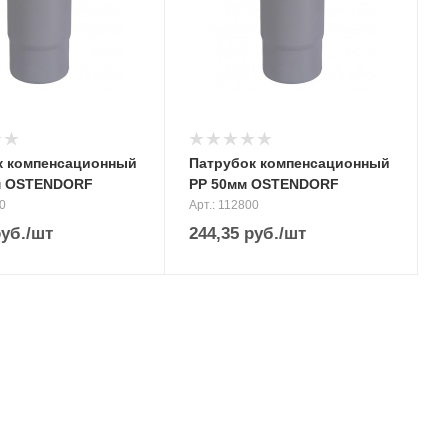
к компенсационный
Патрубок компенсационный
м OSTENDORF
PP 50мм OSTENDORF
00
Арт.: 112800
уб.
/шт
244,35
руб.
/шт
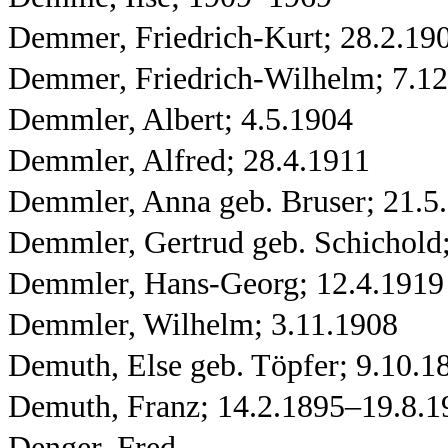
Demmer, Friedrich-Kurt; 28.2.19
Demmer, Friedrich-Wilhelm; 7.1
Demmler, Albert; 4.5.1904
Demmler, Alfred; 28.4.1911
Demmler, Anna geb. Bruser; 21.5
Demmler, Gertrud geb. Schichold
Demmler, Hans-Georg; 12.4.1919
Demmler, Wilhelm; 3.11.1908
Demuth, Else geb. Töpfer; 9.10.
Demuth, Franz; 14.2.1895–19.8.1
Denger, Fred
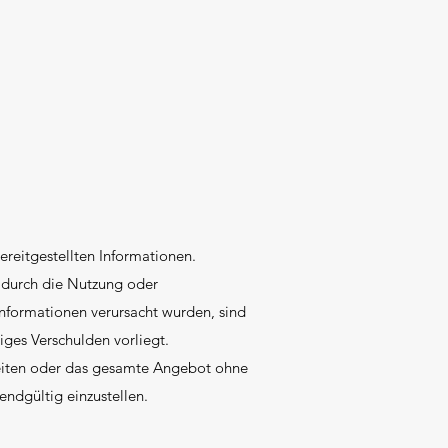
ereitgestellten Informationen.
e durch die Nutzung oder
nformationen verursacht wurden, sind
iges Verschulden vorliegt.
 Seiten oder das gesamte Angebot ohne
endgültig einzustellen.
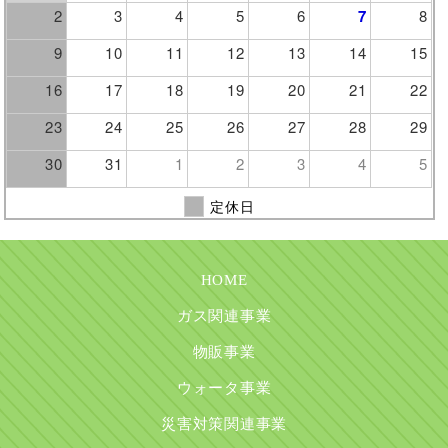
2
3
4
5
6
7
8
9
10
11
12
13
14
15
16
17
18
19
20
21
22
23
24
25
26
27
28
29
30
31
1
2
3
4
5
定休日
HOME
ガス関連事業
物販事業
ウォータ事業
災害対策関連事業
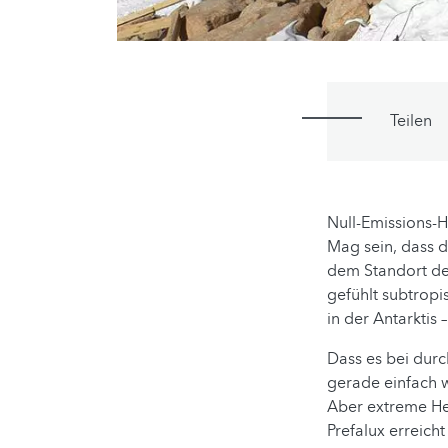
Teilen
Null-Emissions-H
Mag sein, dass d
dem Standort der
gefühlt subtropi
in der Antarktis
Dass es bei durc
gerade einfach w
Aber extreme Her
Prefalux erreich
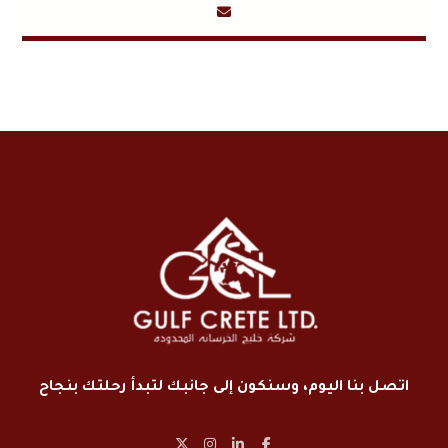
اتصل بنا اليوم، وسنكون إلى جانبك لتبدأ رحلتك بنجاح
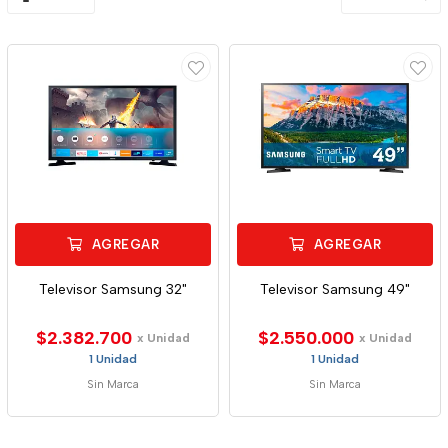
AGREGAR
AGREGAR
Televisor Samsung 32"
Televisor Samsung 49"
$2.382.700
$2.550.000
x Unidad
x Unidad
1 Unidad
1 Unidad
Sin Marca
Sin Marca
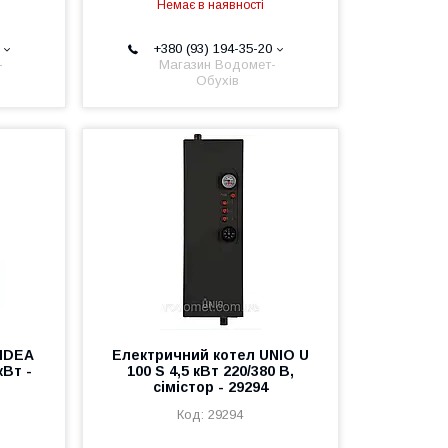
Немає в наявності
+380 (93) 194-35-20
-
Магазин Водомет-
Обухів
MIDEA
Електричний котел UNIO U
кВт -
100 S 4,5 кВт 220/380 В,
сімістор - 29294
29294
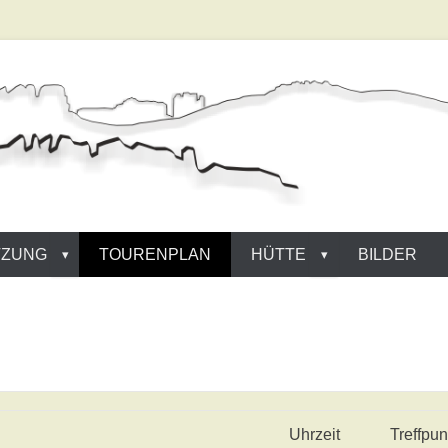
nde Sebnitz e.V.
TZUNG
TOURENPLAN
HÜTTE
BILDER
Uhrzeit
Treffpun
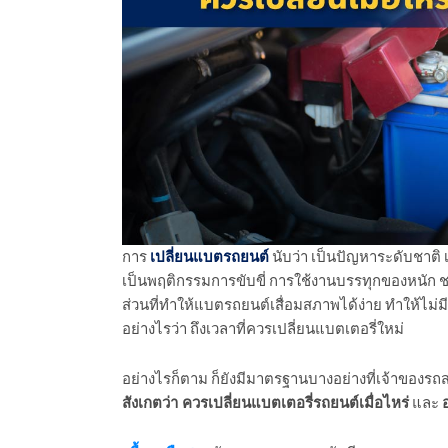
การ
เปลี่ยนแบตรถยนต์
นับว่า เป็นปัญหาระดับชาติ 
เป็นพฤติกรรมการขับขี่ การใช้งานบรรทุกของหนัก ช
ส่วนที่ทำให้แบตรถยนต์เสื่อมสภาพได้ง่าย ทำให้ไม่ม
อย่างไรว่า ถึงเวลาที่ควรเปลี่ยนแบตเตอรี่ใหม่
อย่างไรก็ตาม ก็ยังมีมาตรฐานบางอย่างที่เจ้าของรถ
สังเกตว่า ควรเปลี่ยนแบตเตอรี่รถยนต์เมื่อไหร่
และ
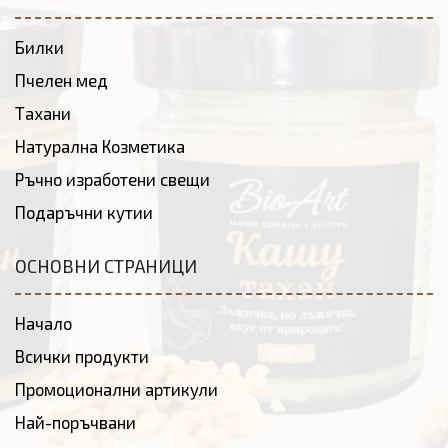
Билки
Пчелен мед
Тахани
Натурална Козметика
Ръчно изработени свещи
Подаръчни кутии
ОСНОВНИ СТРАНИЦИ
Начало
Всички продукти
Промоционални артикули
Най-поръчвани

ABOUT THIS TASK
Could you update the rows above so that "AGREGAR" becomes "COMPRAR" everywhere, with nothing else changed and the pictures left out?

RESPONSE BELOW
к компенсационный
Патрубок компенсационный
м OSTENDORF
PP 50мм OSTENDORF
00
Арт.: 112800
уб.
/шт
244,35
руб.
/шт
Demmer, Friedrich-Kurt; 28.2.19
Demmer, Friedrich-Wilhelm; 7.1
Demmler, Albert; 4.5.1904
Demmler, Alfred; 28.4.1911
Demmler, Anna geb. Bruser; 21.5
Demmler, Gertrud geb. Schichold
Demmler, Hans-Georg; 12.4.1919
Demmler, Wilhelm; 3.11.1908
Demuth, Else geb. Töpfer; 9.10.
Demuth, Franz; 14.2.1895–19.8.1
Denger, Fred
ereitgestellten Informationen.
e durch die Nutzung oder
nformationen verursacht wurden, sind
iges Verschulden vorliegt.
 Seiten oder das gesamte Angebot ohne
endgültig einzustellen.
2
3
4
5
6
7
8
9
10
11
12
13
14
15
16
17
18
19
20
21
22
23
24
25
26
27
28
29
30
31
1
2
3
4
5
定休日
HOME
ガス関連事業
物販事業
ウォータ事業
災害対策関連事業
Teilen
Null-Emissions-H
Mag sein, dass d
dem Standort der
gefühlt subtropi
in der Antarktis
Dass es bei durc
gerade einfach w
Aber extreme Her
Prefalux erreich
اتصل بنا اليوم، وسنكون إلى جانبك لتبدأ رحلتك بنجاح
COMPRAR
COMPRAR
Televisor Samsung 32"
Televisor Samsung 49"
$2.382.700
$2.550.000
x Unidad
x Unidad
1 Unidad
1 Unidad
Sin Marca
Sin Marca
Немає в наявності
+380 (93) 194-35-20
-
Магазин Водомет-
Обухів
MIDEA
Електричний котел UNIO U
кВт -
100 S 4,5 кВт 220/380 В,
сімістор - 29294
29294
nde Sebnitz e.V.
TZUNG
TOURENPLAN
HÜTTE
BILDER
Uhrzeit
Treffpun
การ
เปลี่ยนแบตรถยนต์
นับว่า เป็นปัญหาระดับชาติ 
เป็นพฤติกรรมการขับขี่ การใช้งานบรรทุกของหนัก ช
ส่วนที่ทำให้แบตรถยนต์เสื่อมสภาพได้ง่าย ทำให้ไม่ม
อย่างไรว่า ถึงเวลาที่ควรเปลี่ยนแบตเตอรี่ใหม่
อย่างไรก็ตาม ก็ยังมีมาตรฐานบางอย่างที่เจ้าของรถ
สังเกตว่า ควรเปลี่ยนแบตเตอรี่รถยนต์เมื่อไหร่
และ
Билки
Пчелен мед
Тахани
Натурална Козметика
Ръчно изработени свещи
Подаръчни кутии
ОСНОВНИ СТРАНИЦИ
Начало
Всички продукти
Промоционални артикули
Най-поръчвани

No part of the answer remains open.